The Six Messiahs - Mark Frost [161]
Walks Alone took another breath and looked at him directly for the first time; this was the moment.
"You must heal yourself. Before you try again," she said. He stared at her, the last armor of protective rage melting away, vulnerable and real, tears pooling in his eyes. "I don't know how to begin," he whispered. "But you will try to stop him, anyway." "Yes."
"Then you will fail again. Is that what you want?" "No."
"You have no choice then."
He shook his head, agreeing. Tears ran freely down his cheeks.
She took his hands and held them tight. He looked at her. "I will help you," she said.
The first scream from the adjoining berth woke Doyle instantly from a restless sleep. He rushed out his door, followed quickly by Innes; both men paused and listened at the door to Jack's compartment. A rhythmic chanting reached them, the woman's voice, and the musky odor of burning sage. Falling and rising above the chant they could hear low moaning, then another protracted scream that stood their hair on end.
"Good Christ," said Doyle.
"Sounds like he's being roast on a spit," said Innes.
Doyle pushed through the door; the sight greeting them stopped them in their tracks.
The cramped room blisteringly hot. Jack lay flat in the narrow space between seats, Walks Alone kneeling beside him. Jack unconscious, naked to the waist, his torso daubed with diagonal streaks of red and white paint; Mary Williams, wearing a loincloth and halter top, displayed some of the same colors patterned on her face. Smoke from two smudge pots, burning sage, choked the close air. A long wooden pipe lay on one of the seats and a four-foot length of willow stick, topped with an eagle feather, rested on the floor near Jack's head.
Both of them drenched with sweat, Jack writhed in agonizing pain as she rotated her hands, as if rapidly kneading dough, above his rib cage. Lost in fevered concentration, her features tense and sculpted, repeating over and over again the same incomprehensible incantation, she did not even glance up at the Doyles' arrival.

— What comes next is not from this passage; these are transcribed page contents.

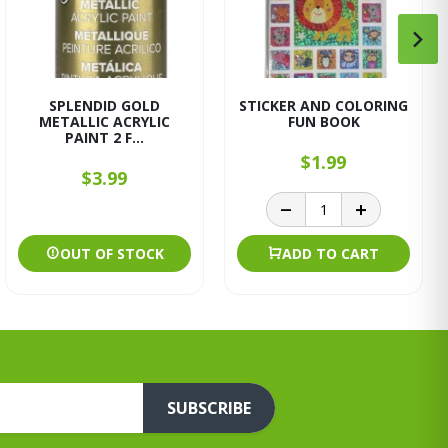
SPLENDID GOLD
STICKER AND COLORING
METALLIC ACRYLIC
FUN BOOK
PAINT 2 F...
$1.99
$3.99
OUT OF STOCK
ADD TO CART
SUBSCRIBE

Another dreadful scream broke Jack's lips and his body bridged off the floor, taut as a bowstring. Realizing his cries could be heard up and down the length of the car, Doyle thought to close the compartment door, but he could not respond to the impulse when he saw something appear in her hands as she quickly raised them from Jack's chest:
A wobbly transparent mass of pink-and-red tissues about the size of an oblong grapefruit, a hot black jellied nugget burning in its center, mottled all around with curved bands of a sickly gray substance that like ribs seemed to give the object structure.

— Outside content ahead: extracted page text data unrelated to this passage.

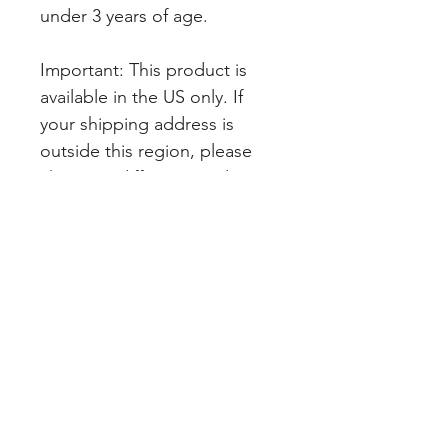
under 3 years of age.
Important: This product is 
available in the US only. If 
your shipping address is 
outside this region, please 
choose a different product.
SHOP PAGES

Something fetal, a larva, more insectoid than human, thought Doyle. He turned to Innes; his face had gone white as an egg. Doyle felt strangely reassured; at least Innes was seeing it, too.
The woman's hands continued to agitate, vibrating at such an impossibly high rate it made it difficult for them to determine whether the queasy handful was being shaken by her or animated by its own odious energy. Part of their minds questioned whether she held anything in her hands at all.
Jack's body collapsed hard onto the floor.
Doyle grabbed Innes and pulled him back out into the hall, closing the door quickly behind them. They stared at each other in shock, Innes blinking rapidly, his mouth working but producing no words.
Doyle raised a finger to his lips and shook his head. Innes walked immediately back to their cabin and retrieved a bottle of whiskey from his bag. Sitting down across from each other on their bunks, the brothers plied themselves with measured, medicinal doses and waited for the whiskey to expunge the repellent memory from their brains.
They said nothing further about it; no more cries were heard from next door during what little remained of the night.